Inflation hit 7 per cent earlier this month following a record rise in petrol and diesel prices, pushed up by the conflict in Ukraine.
It means everything from our energy costs to food bills are soaring. Around one in four households said they found it ‘very difficult or difficult’ to cover their essential bills last month, according to the Office for National Statistics (ONS).
It is no surprise, then, that families are forced to deprioritise entertainment to keep afloat.
Data analytics company Kantar found that 1.51 million contracts for streaming services were cancelled in the first quarter of 2022.
Some 38 per cent of consumers who were planning to cancel a streaming subscription stated their primary reason was ‘wanting to save money’.
That was the motivation for mother Rosie Wilkins to cut back on her Sky subscription and even her TV licence.
Rosie, 33, a brand consultant from Plymouth, says: ‘As a family, we have a reasonable amount of money coming into the house. But we’re having to make the cuts where we can.’
Tightening the belt: Some 38% of consumers who were planning to cancel a streaming subscription stated their primary reason was ‘wanting to save money’
And 35-year-old Beth Greer has also been forced to give up Amazon Prime and her Ocado Smart Pass membership as they became an unjustifiable drain on her finances. Beth, from Cheshire, says: ‘I only used Amazon Prime now and again, so it was one of those costs that was just running in the background. It was quite easy for me to cancel.
‘My husband and I have to make a few adjustments this year. Our energy bills have been the biggest change. They have gone up by more than £100 a month.’
Sarah Coles, personal finance analyst for Hargreaves Lansdown, says: ‘During lockdowns, when more people had cash to spare, we picked up everything from streaming accounts to food boxes and even more niche things like beauty boxes, pies, cheese and pork scratchings.
‘It’s pretty miserable to have to cut all the little joys out of life, but it’s a really sensible step to go through your direct debits and consider how much value you get from them.’
But how much could you save by scaling back?
Data firm Enders Analysis estimates that if households wanted to enjoy all the best TV — Netflix, Amazon, Disney+ as well as pay-TV providers such as Sky and BT — they would end up spending close to £2,500 a year.
If somebody on Netflix’s Standard plan — which now costs £10.99 a month — unsubscribed from this alone, they could save £131.88 in a year.
Coffee subscription? Pret launched a £25-a-month service to give you ‘unlimited’ drinks.
Meanwhile, removing a rolling £7.99 a month Amazon Prime membership could save customers £95.88 over 12 months.
Households could save £227.76 a year by axing both. In their place you could revert to entertainment services which claim to be more cost-effective.

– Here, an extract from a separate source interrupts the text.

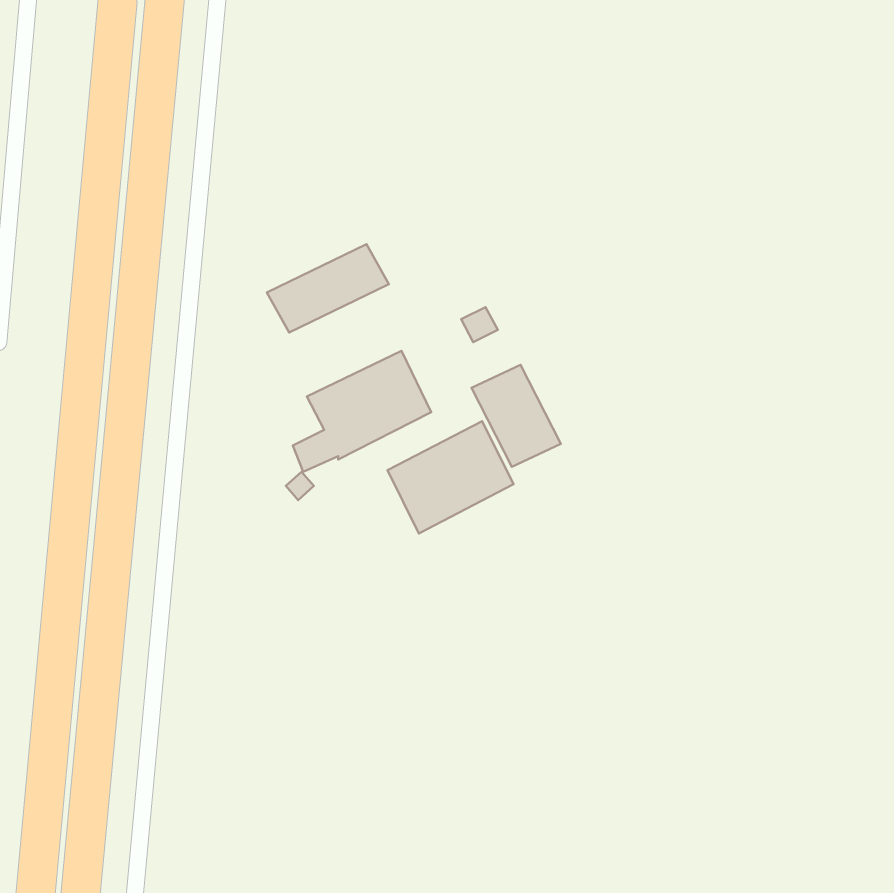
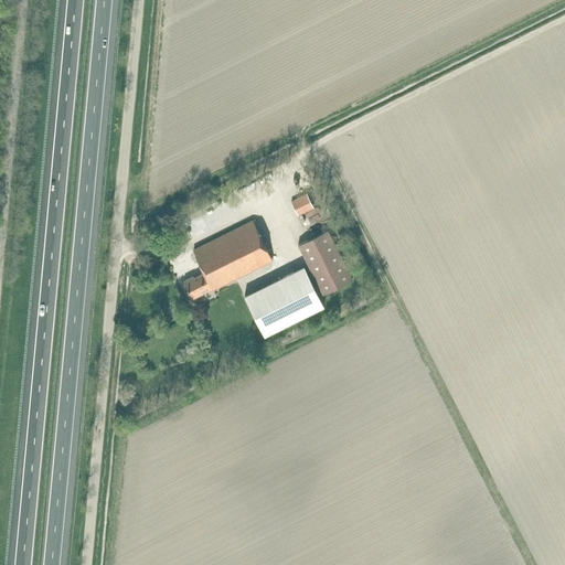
building: [267,244,389,332] -> none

For example, sticking to live TV as well as catch-up services such as BBC iPlayer, All4 and ITV Hub — with adverts — will cost nothing beyond your annual TV licence.
However, consumer expert Martyn James, from website Resolver, urges households to carefully check their bank statements before making any impulsive cost-cutting decisions.

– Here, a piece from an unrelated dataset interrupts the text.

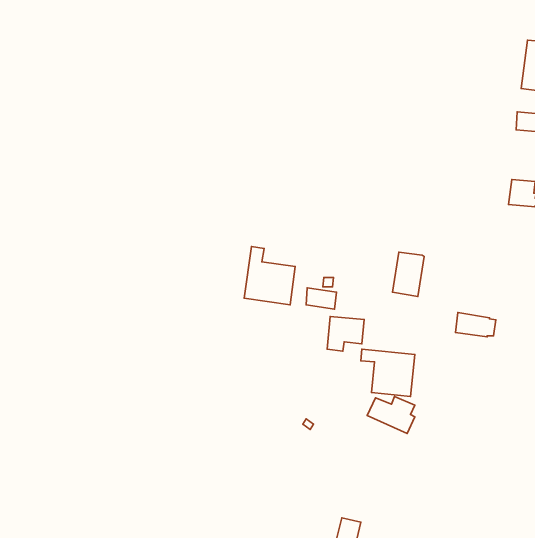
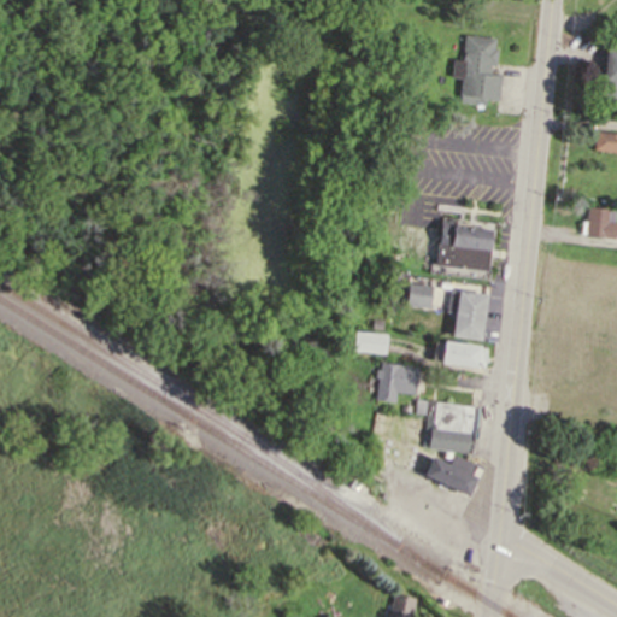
building: none -> [453,34,503,105]
building: none -> [435,223,494,271]
building: [244,247,295,305] -> none
building: none -> [411,286,436,311]
building: [456,313,496,337] -> [442,340,488,368]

He says: ‘Before you have a big misery storm, cancel Netflix and dust off your DVDs, first check for other subscriptions you might be paying without realising it.’
Firms can make it deceptively easy to sign up for monthly payments — and much more difficult to cancel. These so-called ‘subscription traps’ mean customers are often unaware they are even making the regular payments.

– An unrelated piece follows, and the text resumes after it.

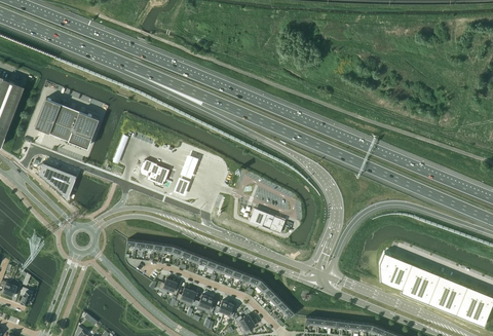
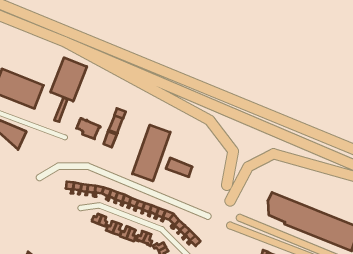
building: none -> [51,58,87,101]
building: none -> [132,125,170,181]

If you have a subscription in place that you don’t remember signing up for, you should tell your bank or card provider.
You should then inform the company this is what you are doing to stop the payments. If you feel you were in any way misled you can make a formal complaint to the company.
Mr James continues: ‘Lots of companies lock us into “subscription traps” which we sign up for in a rush on just one click.
‘Many people forget about them and don’t realise the payments are coming out of their funds every month. If you’re looking to cut back, start small before you cut the services you actually use.’